We are walking back from the gymnasium – Tolya R., the seven-grader von der Bellen (Kostya’s elder brother), and I. There is a long, untamable, fierce argument betwen Tolya and von der Bellen. Actually, it’s Tolya who is growing fierce while von der Bellen – handsome, wearing a well-tailored greatcoat – is arguing sensibly and unhurriedly. He is explaining that Kerensky was a babbler and a wimp.

– Had Savinkov been in his place, they’d have the Bolsheviks over a barrel. The only decisive move by the Provisional Government was arresting Kornilov and Lukomsky but the arrest – and that’s the tragedy – was a crime. In the Russian army, which the Bolsheviks are trying to destroy, Kornilov exemplified honor and glory. The army’s healthy forces would have united around him. And it’s going to happen anyway because Lenin will keep the power he sezied for two weeks, no more.

Tolya is not arguing back any more. He is trying to cope with himself; his lips are trembling; he is breathing with difficulty. Suddenly he says, in a breaking, frantic voice:

– One more word, and I’ll shoot you.

Then von der Bellen, who has just been speaking in a firm, self-assured voice, stops short and falls silent. Now all his efforts are focused on one thing: to prove he is not frightened. Murmuring something, he turns around abruptly and walks away.

Why do I remember this argument, out of thousands? Because only a month earlier it was impossible to imagine that a seventh-grader would tell another one: “I’m going to shoot you,” and the other one would not laugh it off but would feel frightened and lost.

The son of that handsome student has just been elected federal president of Austria.

Alexander von der Bellen’s (the seventh-grader’s) and Alexander Van der Bellen’s (the president-elect’s) Dutch ancestors had settled in Russia in the 18th century. When the first hospital was opened in Pskov in 1803, its first staff doctor was a von der Bellen, almost surely an ancestor of Alexander and Kostya (Constantine).

Shortly after the 1917 revolution, the Bellens moved to Estonia. Constantine, whose diminutive appearance as a teenager so amused Kaverin, graduated from the Tartu university with degrees in trade law and, later, in medicine, and served as a doctor for more than 40 years, most of them in Soviet-controled Estonia. He only retired at 75, and lived to 90, dying soon after independence in 1993.

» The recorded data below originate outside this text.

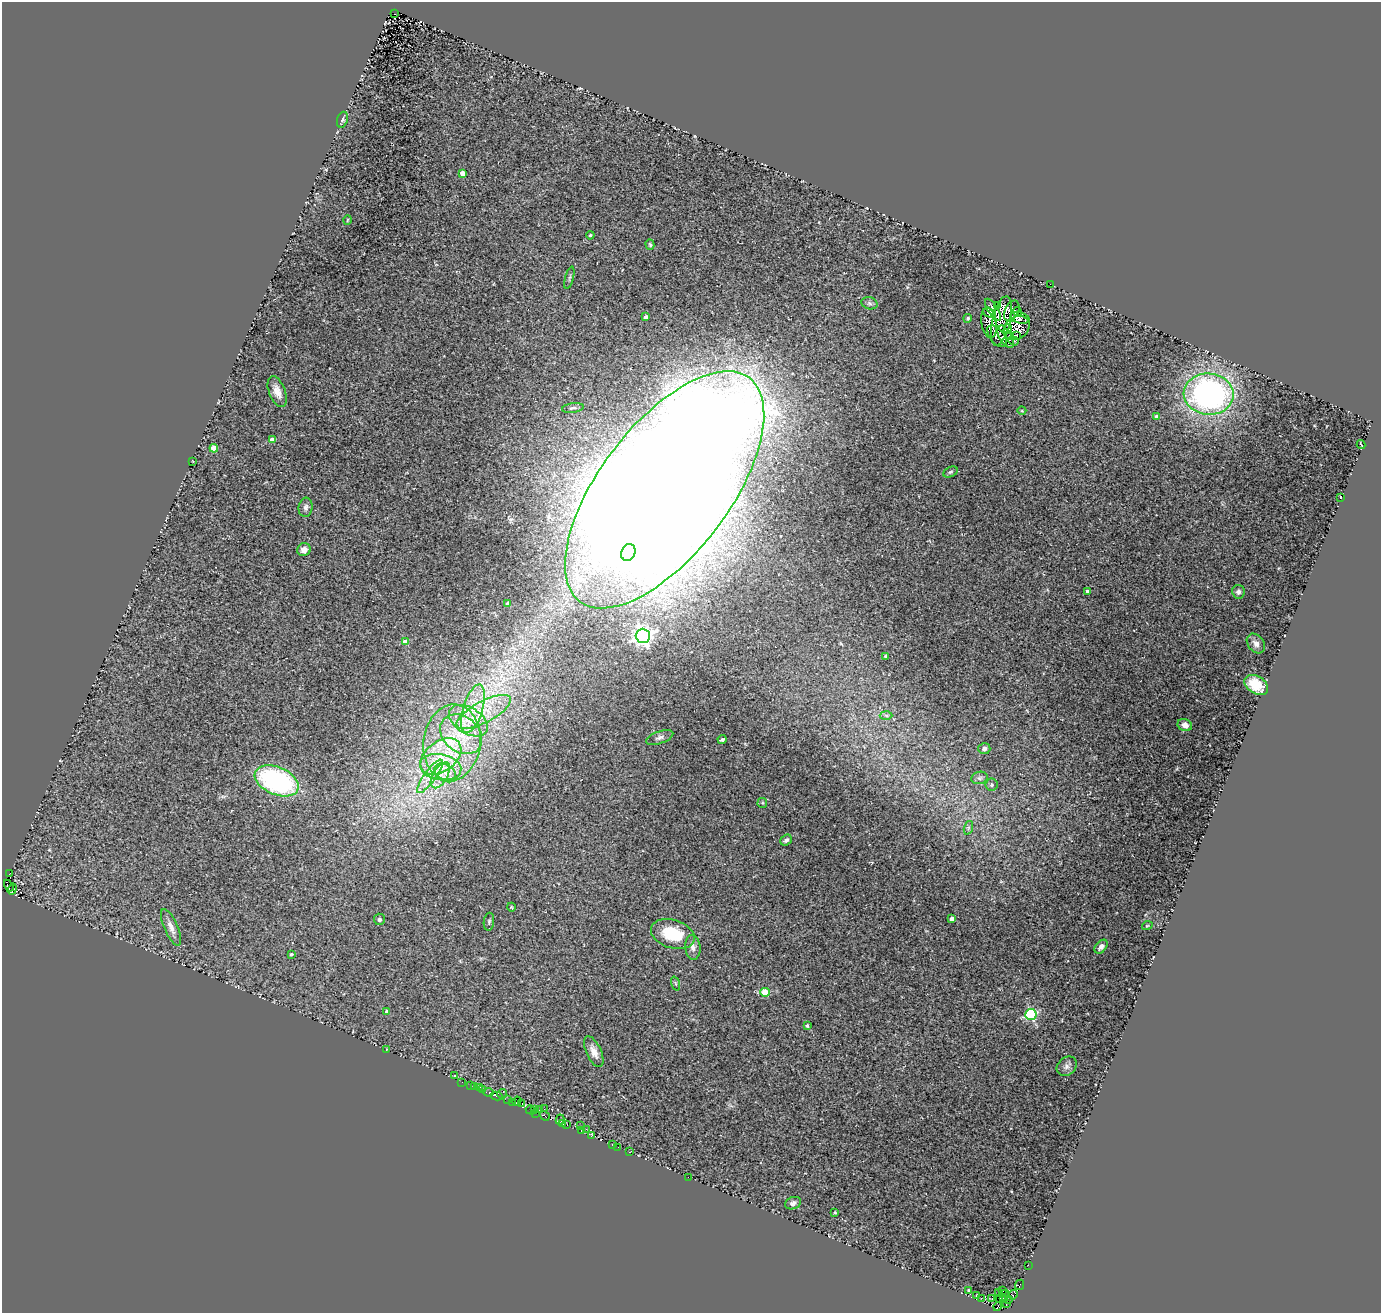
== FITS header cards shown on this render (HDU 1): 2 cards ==
NAXIS1  =                 1379
NAXIS2  =                 1311

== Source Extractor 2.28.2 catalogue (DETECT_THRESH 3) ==
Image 1379 x 1311 px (HDU 1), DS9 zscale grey, 1 PNG px = 1 image px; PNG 1383 x 1315 px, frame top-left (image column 1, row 1311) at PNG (2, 2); each listed source drawn as its Kron ellipse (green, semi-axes under 4 px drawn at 4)
Background 0.00495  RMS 0.016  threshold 0.0465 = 3 sigma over >= 5 px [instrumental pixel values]
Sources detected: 139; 2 with non-positive FLUX_AUTO (blend fragments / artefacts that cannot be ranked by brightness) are neither listed nor drawn; the other 137 listed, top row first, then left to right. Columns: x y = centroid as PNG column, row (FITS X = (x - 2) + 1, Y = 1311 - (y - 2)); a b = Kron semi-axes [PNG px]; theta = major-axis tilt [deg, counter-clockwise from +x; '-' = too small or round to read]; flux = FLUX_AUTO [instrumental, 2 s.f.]
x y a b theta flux
394 14 3 2 - 8.9
342 120 8 5 71 2.1
463 173 4 4 - 10
347 220 4 3 - 0.89
590 235 4 3 - 1.1
650 245 5 4 - 1.5
569 278 11 3 75 1.7
1050 284 2 2 - 42
869 303 8 6 -17 3.1
997 305 3 3 - 37
993 310 12 5 -57 7.9
1012 311 11 6 65 10
1018 312 4 3 - 2.8
989 313 6 4 -29 4
646 317 4 4 - 4.3
968 318 4 4 - 1.5
1020 318 10 5 -14 2.3
1001 321 25 9 77 4.2
989 322 15 7 -80 6.1
1016 328 14 11 37 2.5
1008 329 5 2 - 1.9
997 336 13 7 -53 3
1016 336 4 3 - 3.2
1006 337 12 6 -59 6.9
1013 341 5 4 - 1.1
277 392 16 8 -68 9.3
1209 394 25 20 -4 310
573 408 11 5 7 2.8
1022 411 4 3 - 0.86
1157 417 4 4 - 7.4
272 440 4 4 - 9.7
1361 445 4 2 - 1.2
214 448 4 4 - 25
193 461 3 2 - 0.82
950 472 7 5 27 1.7
665 490 140 65 53 8000
1341 497 3 2 - 1.1
306 507 9 7 82 3.8
304 550 7 6 - 7.3
628 552 9 7 66 100
1088 591 4 3 - 3.7
1238 592 7 6 - 3.5
508 603 4 3 - 1.6
643 636 7 7 - 460
405 642 4 4 - 13
1256 643 11 8 -51 5.6
885 656 4 3 - 0.95
1256 685 13 8 -32 23
473 709 25 10 73 26
484 712 30 10 28 31
886 715 6 4 -2 2
468 721 21 13 -32 26
1185 725 7 6 - 5.1
461 734 23 17 -39 35
660 738 14 6 19 4
722 740 4 3 - 2.1
452 743 38 28 83 92
984 749 6 5 - 2.7
441 756 23 15 36 37
441 767 21 13 -10 27
445 773 12 8 -33 10
440 775 14 7 59 11
430 776 20 6 53 12
979 778 8 6 15 2.7
277 781 23 13 -23 170
991 785 6 6 - 2.1
762 803 5 5 - 1.4
968 828 7 4 72 1.8
786 840 6 5 - 3.3
9 874 4 2 - 3.6
9 886 6 3 -59 95
12 889 6 2 70 24
511 907 4 3 - 0.87
379 919 6 5 - 2.5
952 919 4 4 - 6.6
489 922 9 5 84 1.9
1147 926 5 3 - 0.9
171 927 20 6 -66 7.6
673 934 22 14 -17 42
693 947 12 7 -85 5.7
1101 947 8 5 48 4.6
291 954 3 3 - 1.5
676 984 7 3 -71 1.4
765 992 4 4 - 38
387 1011 4 3 - 3.1
1031 1014 5 5 - 120
807 1026 3 3 - 1.6
386 1049 3 3 - 0.84
594 1052 16 7 -65 9.4
1067 1066 11 8 39 4.6
455 1076 3 3 - 2.1
462 1082 2 2 - 1.3
470 1085 2 2 - 2.1
474 1086 3 3 - 7.6
480 1087 4 2 - 2.9
482 1090 3 2 - 1.5
488 1092 5 3 - 7.2
502 1094 5 4 - 2.4
497 1096 6 3 -12 4.7
508 1100 2 2 - 4.2
517 1101 5 2 - 6
512 1103 3 3 - 11
522 1103 2 2 - 6.4
534 1109 3 2 - 3.5
544 1109 2 2 - 3.4
530 1110 5 3 - 13
540 1110 3 3 - 2.9
536 1113 2 2 - 1.6
545 1116 5 2 - 10
560 1120 5 3 - 11
563 1124 3 3 - 1.9
567 1125 3 2 - 0.84
580 1126 3 2 - 1.5
586 1129 3 2 - 1.9
581 1131 3 2 - 7.3
592 1136 4 3 - 7
612 1144 3 2 - 9.1
618 1147 2 2 - 3.8
629 1152 2 2 - 2.6
688 1177 2 2 - 12
793 1203 8 6 22 3.4
835 1212 3 3 - 0.93
1028 1265 2 2 - 0.47
1020 1285 5 3 - 83
968 1290 3 2 - 0.99
1003 1291 4 2 - 2.6
998 1292 4 2 - 5.1
1005 1293 3 2 - 1.8
976 1295 2 2 - 0.64
1013 1295 5 3 - 61
981 1298 3 2 - 1.9
1003 1298 4 2 - 7.9
992 1299 3 2 - 1.7
1008 1299 3 3 - 3.1
999 1300 2 2 - 5.8
1006 1303 3 2 - 21
998 1307 4 2 - 22
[2 non-positive-flux detections neither listed nor drawn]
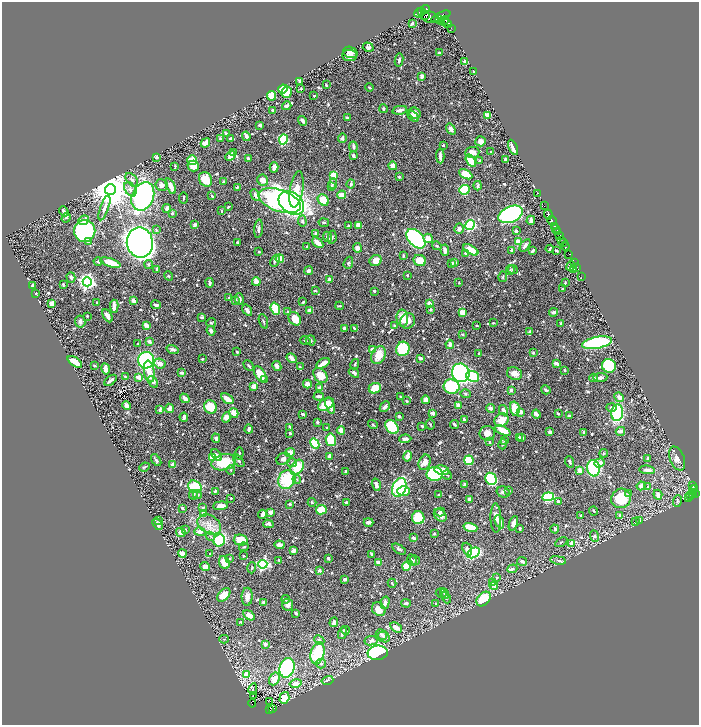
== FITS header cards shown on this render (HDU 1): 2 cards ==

Alexander also received a degree in trade law from Tartu, in 1926. The Russian Estonia wiki only mentions that he repatriated to Germany in 1941 and was living in Tyrol in 1945. For a former Russian subject with a vaguely German surname in Soviet-occupied Estonia, claiming German ancestry and taking advantage of the Volksdeutsche repatriation clause of the January 1941 Berlin-Moscow agreement was probably the wisest and safest choice at the time. Alexander Sr. died in Innsbruck in 1966.

Die Zeit calls von der Bellen an aristocrat but that is probably an exaggeration. The family was ennobled for their service but so were many others in the late 18th and 19th centuries. The grandfather of the new president, the father of Alexander and Kostya – also called Alexander – was a civil servant in Pskov. His career peaked in March 1917, when the Provisional Government appointed him governor, only to dismiss in July.

As for Tolya (Anatoly) R., it appears that he was executed in 1938 as a member of a “Social-Revolutionary terrorist organization.”  Old Bolsheviks suffered a decimation in the late 1930s but Anatoly R., an ardent revolutionary, was not even a Bolshevik in 1917. Most likely, he was a member of a radical faction of the Social-Revolutionary (SR) party that was briefly an ally of the Bolsheviks in 1917-18 but was brutally suppressed after it tried to violently steer the Bolshevik government away from the Brest-Litovsk peace treaty. Anatoly R. allegedly belonged to the “Steinberg(-Kamkov) group,” a faction led by Leo Steinberg‘s father.